- _Assigned task_: Copy every line of the material below word for word, and leave the pictures out.

- _Supplied material_:
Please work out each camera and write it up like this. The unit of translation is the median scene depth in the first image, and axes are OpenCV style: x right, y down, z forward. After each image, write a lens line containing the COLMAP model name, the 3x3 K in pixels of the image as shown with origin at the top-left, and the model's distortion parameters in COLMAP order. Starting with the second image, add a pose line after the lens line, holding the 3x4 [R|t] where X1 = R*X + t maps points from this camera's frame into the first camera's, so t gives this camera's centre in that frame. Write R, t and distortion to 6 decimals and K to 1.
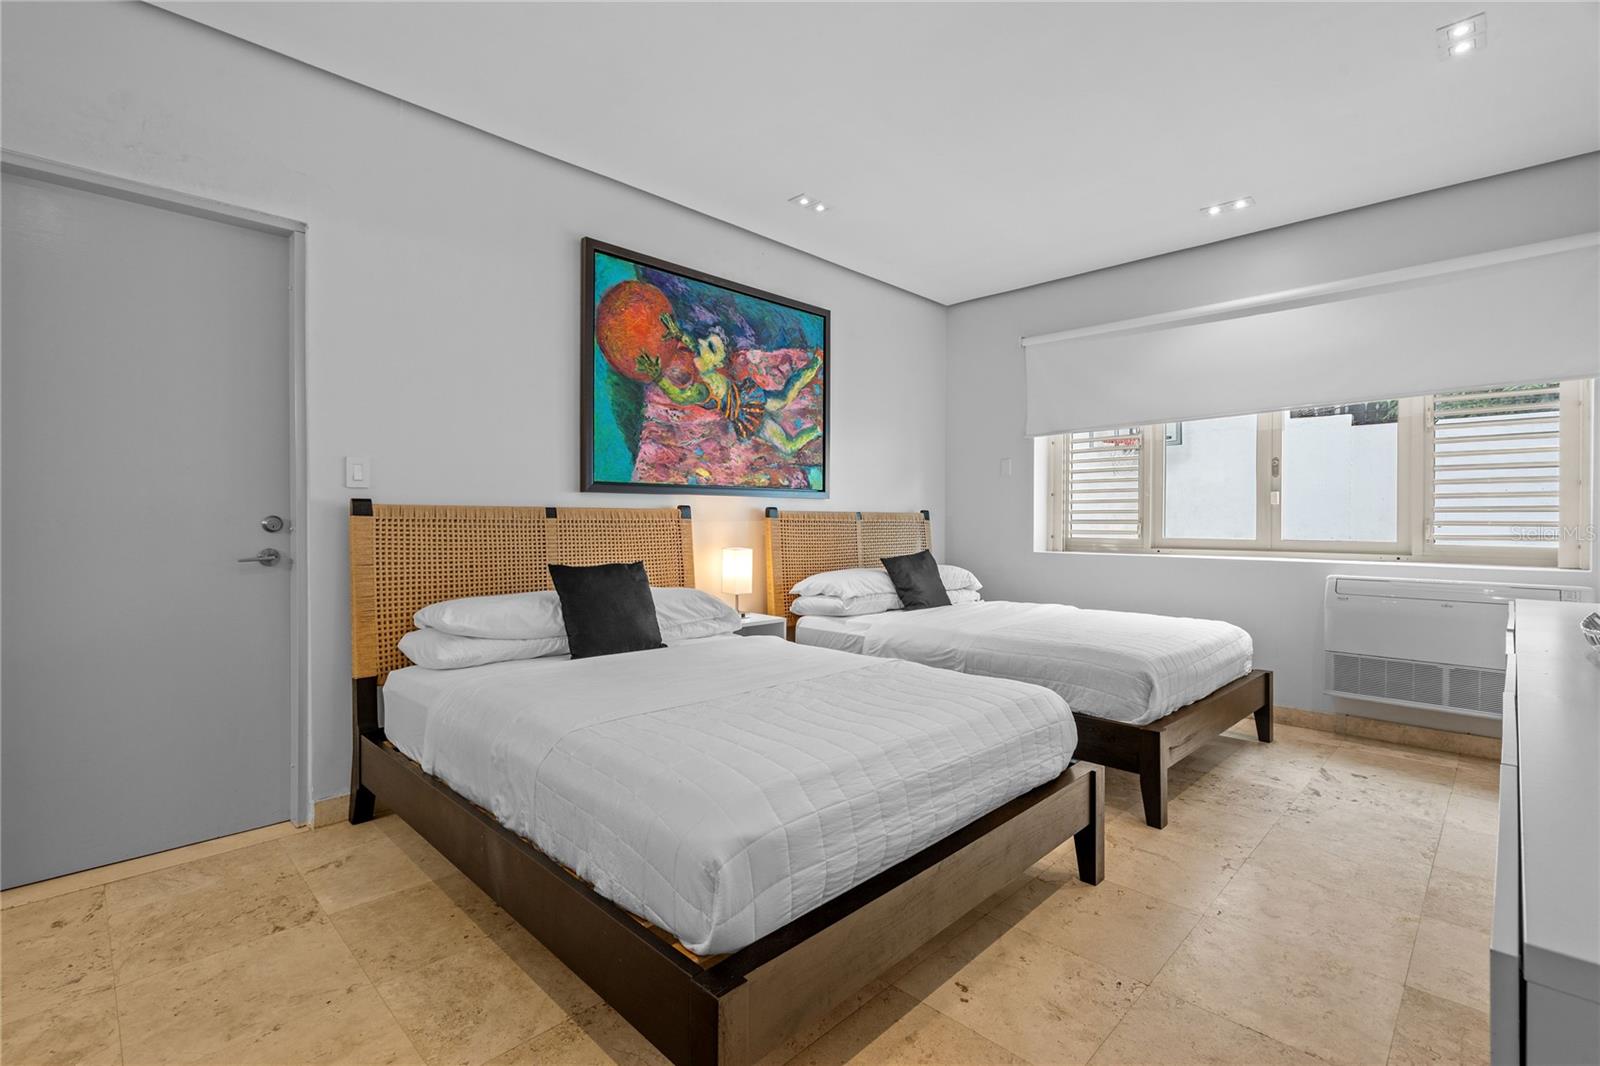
lens RADIAL K [[748.2, 0, 798.5], [0, 748.2, 525.0], [0, 0, 1]] dist [-0.000048, 0.000798]
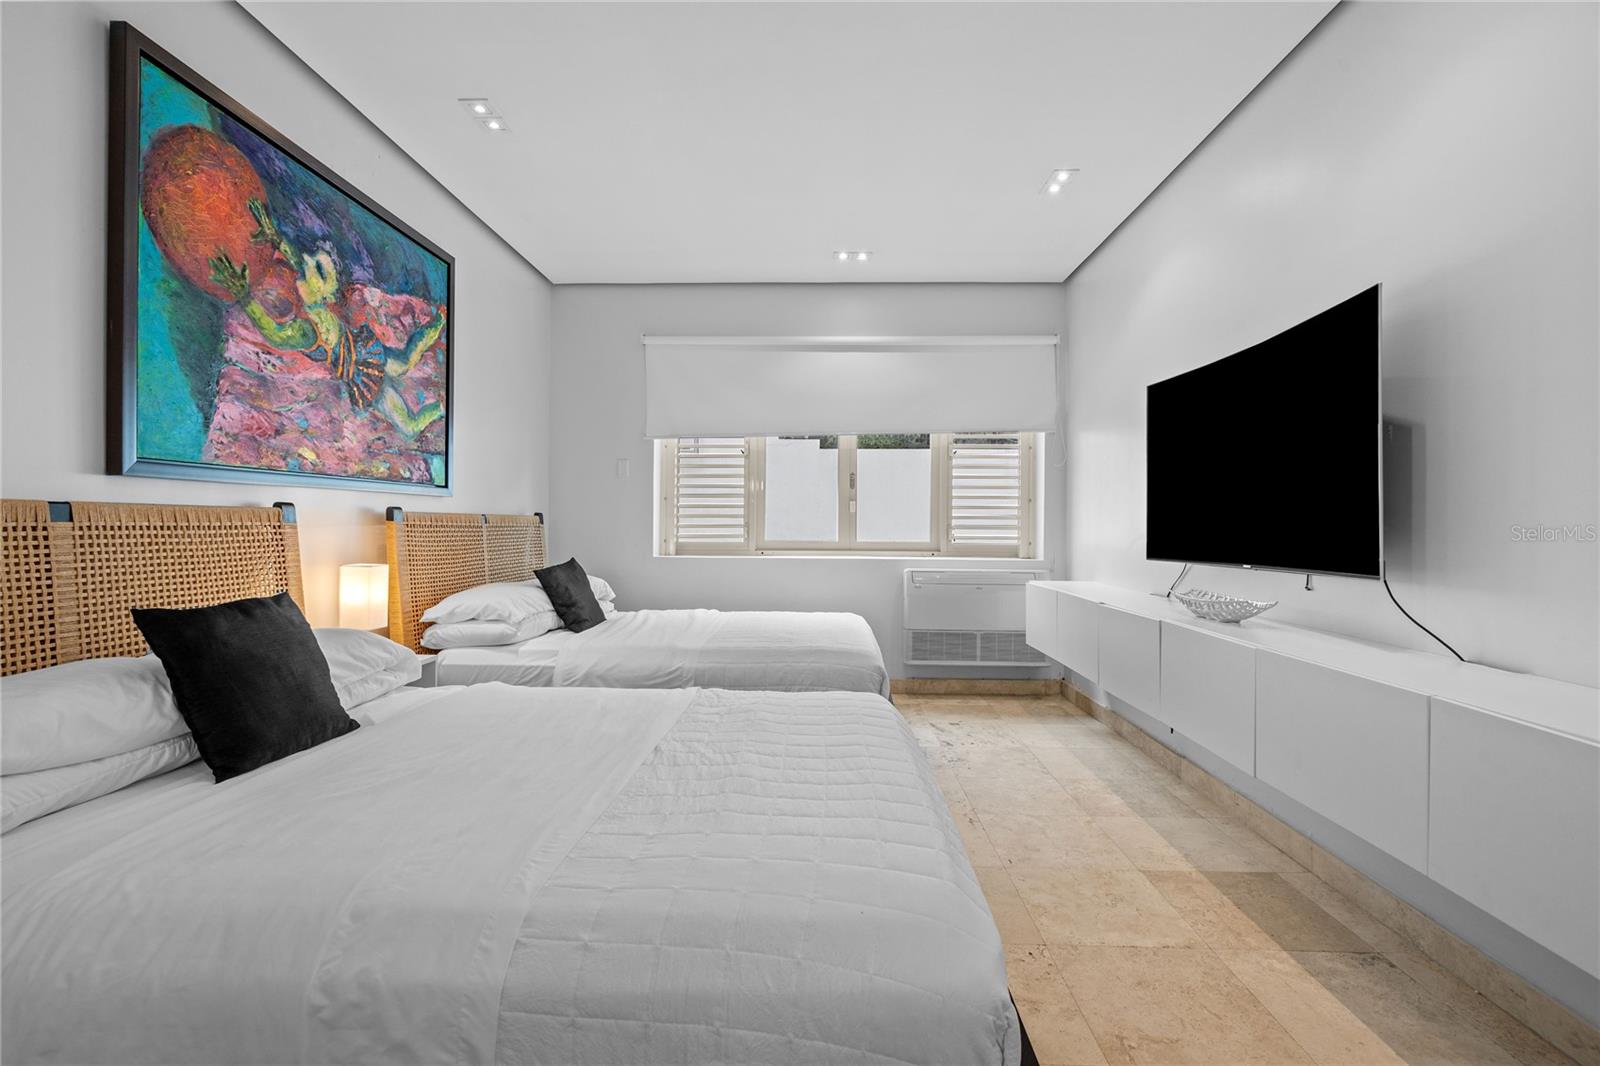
lens RADIAL K [[734.9, 0, 800.5], [0, 734.9, 529.1], [0, 0, 1]] dist [-0.002208, 0.004376]
pose [[0.725746, -0.002993, 0.687956, -0.258719], [0.000613, 0.999993, 0.003704, -0.004578], [-0.687963, -0.002266, 0.725743, 0.214905]]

- _Answer for the task_:
Please work out each camera and write it up like this. The unit of translation is the median scene depth in the first image, and axes are OpenCV style: x right, y down, z forward. After each image, write a lens line containing the COLMAP model name, the 3x3 K in pixels of the image as shown with origin at the top-left, and the model's distortion parameters in COLMAP order. Starting with the second image, add a pose line after the lens line, holding the 3x4 [R|t] where X1 = R*X + t maps points from this camera's frame into the first camera's, so t gives this camera's centre in that frame. Write R, t and distortion to 6 decimals and K to 1.
lens RADIAL K [[748.2, 0, 798.5], [0, 748.2, 525.0], [0, 0, 1]] dist [-0.000048, 0.000798]
lens RADIAL K [[734.9, 0, 800.5], [0, 734.9, 529.1], [0, 0, 1]] dist [-0.002208, 0.004376]
pose [[0.725746, -0.002993, 0.687956, -0.258719], [0.000613, 0.999993, 0.003704, -0.004578], [-0.687963, -0.002266, 0.725743, 0.214905]]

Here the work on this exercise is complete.